9. General Provisions.
a. Nothing in this Agreement shall create or be deemed to create a partnership or the relationship of principal and agent between the parties and Customer shall have no authority to buy or to make any representation or warranty on FMG ’s behalf.
b. Neither this Agreement nor any part or portion may be assigned, sub-licensed or otherwise transferred by Customer without FMG ’s prior written consent.
c. FMG may without the prior written consent of Customer assign any benefit or transfer, delegate or sub-contract any of its duties and obligations under this Agreement.
d. Should any provision of this Agreement be held to be void and invalid, unenforceable or illegal by a court the validity and enforceability of the other provisions will not be affected thereby.
e. Failure of any party to enforce any provision of this Agreement will not constitute or be construed as a waiver of such provision or of the right to enforce such provision.
f. Use of the Services implies acceptance of this Agreement by Customer and, if applicable, its Authorized User(s), even in the absence of a written Order Form or other agreement with FMG .
g. FMG may amend this Agreement at any time by posting an amended Agreement on the WOMEN’S PE BRIEFS website. Such Amended Agreement will become effective immediately upon posting. Customer’s and, if applicable, its Authorized User’s(s’) use of the Services after the Amended Agreement becomes effective will constitute acceptance of the Amended Agreement.
h. For inquiries, Customer should contact FMG LLC at 9 Meriam Street, Suite 21, Lexington, MA 02420, Telephone: (781) 652-0900, Facsimile: (781) 652-0901 , or any successor operating agent or other party as specified by FMG from time to time.
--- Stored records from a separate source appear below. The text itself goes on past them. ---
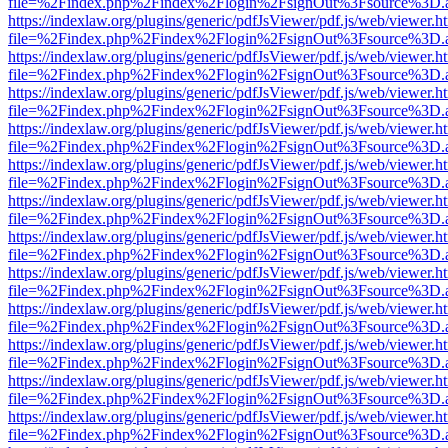
file=%2Findex.php%2Findex%2Flogin%2FsignOut%3Fsource%3D.ame
https://indexlaw.org/plugins/generic/pdfJsViewer/pdf.js/web/viewer.h
file=%2Findex.php%2Findex%2Flogin%2FsignOut%3Fsource%3D.ame
https://indexlaw.org/plugins/generic/pdfJsViewer/pdf.js/web/viewer.h
file=%2Findex.php%2Findex%2Flogin%2FsignOut%3Fsource%3D.ame
https://indexlaw.org/plugins/generic/pdfJsViewer/pdf.js/web/viewer.h
file=%2Findex.php%2Findex%2Flogin%2FsignOut%3Fsource%3D.ame
https://indexlaw.org/plugins/generic/pdfJsViewer/pdf.js/web/viewer.h
file=%2Findex.php%2Findex%2Flogin%2FsignOut%3Fsource%3D.ame
https://indexlaw.org/plugins/generic/pdfJsViewer/pdf.js/web/viewer.h
file=%2Findex.php%2Findex%2Flogin%2FsignOut%3Fsource%3D.ame
https://indexlaw.org/plugins/generic/pdfJsViewer/pdf.js/web/viewer.h
file=%2Findex.php%2Findex%2Flogin%2FsignOut%3Fsource%3D.ame
https://indexlaw.org/plugins/generic/pdfJsViewer/pdf.js/web/viewer.h
file=%2Findex.php%2Findex%2Flogin%2FsignOut%3Fsource%3D.ame
https://indexlaw.org/plugins/generic/pdfJsViewer/pdf.js/web/viewer.h
file=%2Findex.php%2Findex%2Flogin%2FsignOut%3Fsource%3D.ame
https://indexlaw.org/plugins/generic/pdfJsViewer/pdf.js/web/viewer.h
file=%2Findex.php%2Findex%2Flogin%2FsignOut%3Fsource%3D.ame
https://indexlaw.org/plugins/generic/pdfJsViewer/pdf.js/web/viewer.h
file=%2Findex.php%2Findex%2Flogin%2FsignOut%3Fsource%3D.ame
https://indexlaw.org/plugins/generic/pdfJsViewer/pdf.js/web/viewer.h
file=%2Findex.php%2Findex%2Flogin%2FsignOut%3Fsource%3D.ame
https://indexlaw.org/plugins/generic/pdfJsViewer/pdf.js/web/viewer.h
file=%2Findex.php%2Findex%2Flogin%2FsignOut%3Fsource%3D.ame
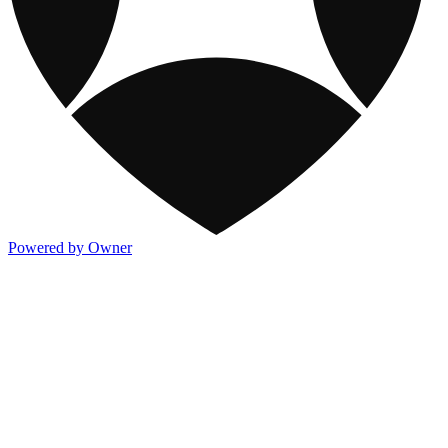
Powered by Owner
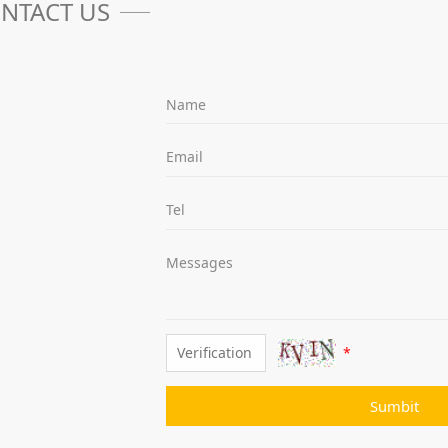
NTACT US
Name
Email
Tel
Messages
*
Sumbit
i. Customer recognizes that (i) FMG , (ii) its affiliated companies, (iii) the respective partners and suppliers of FMG and its affiliated companies, and (iv) the respective affiliates of the entities covered in subparagraph (iii) ((iii) and (iv) together, the “Covered Entities”), each have rights with respect to the Services, including but not limited to the Content, provided by FMG and its affiliated companies by reason of Customer’s and, if applicable, its Authorized User’s(s’) use of the Services. FMG ’s benefits under this Agreement shall be for the benefit of FMG , its affiliated companies, the Covered Entities and the respective affiliates, successors, assigns, officers, directors, employees and representatives of the Covered Entities.
j. Clauses 7, 8, and 9 shall survive termination or expiration of this Agreement.
k. This Agreement and the legal relationship among the parties hereto shall be governed by and construed in accordance with the laws of the Commonwealth of Massachusetts regardless of the laws that might otherwise govern under applicable choice-of-law principles. The parties hereto agree to submit to the jurisdiction of each of the federal and state courts located in Middlesex County, Massachusetts in connection with any matters arising out of this Agreement and not to assert a defense of forum non conveniens, sovereign immunity, Act of State or analogous doctrines in connection with any action.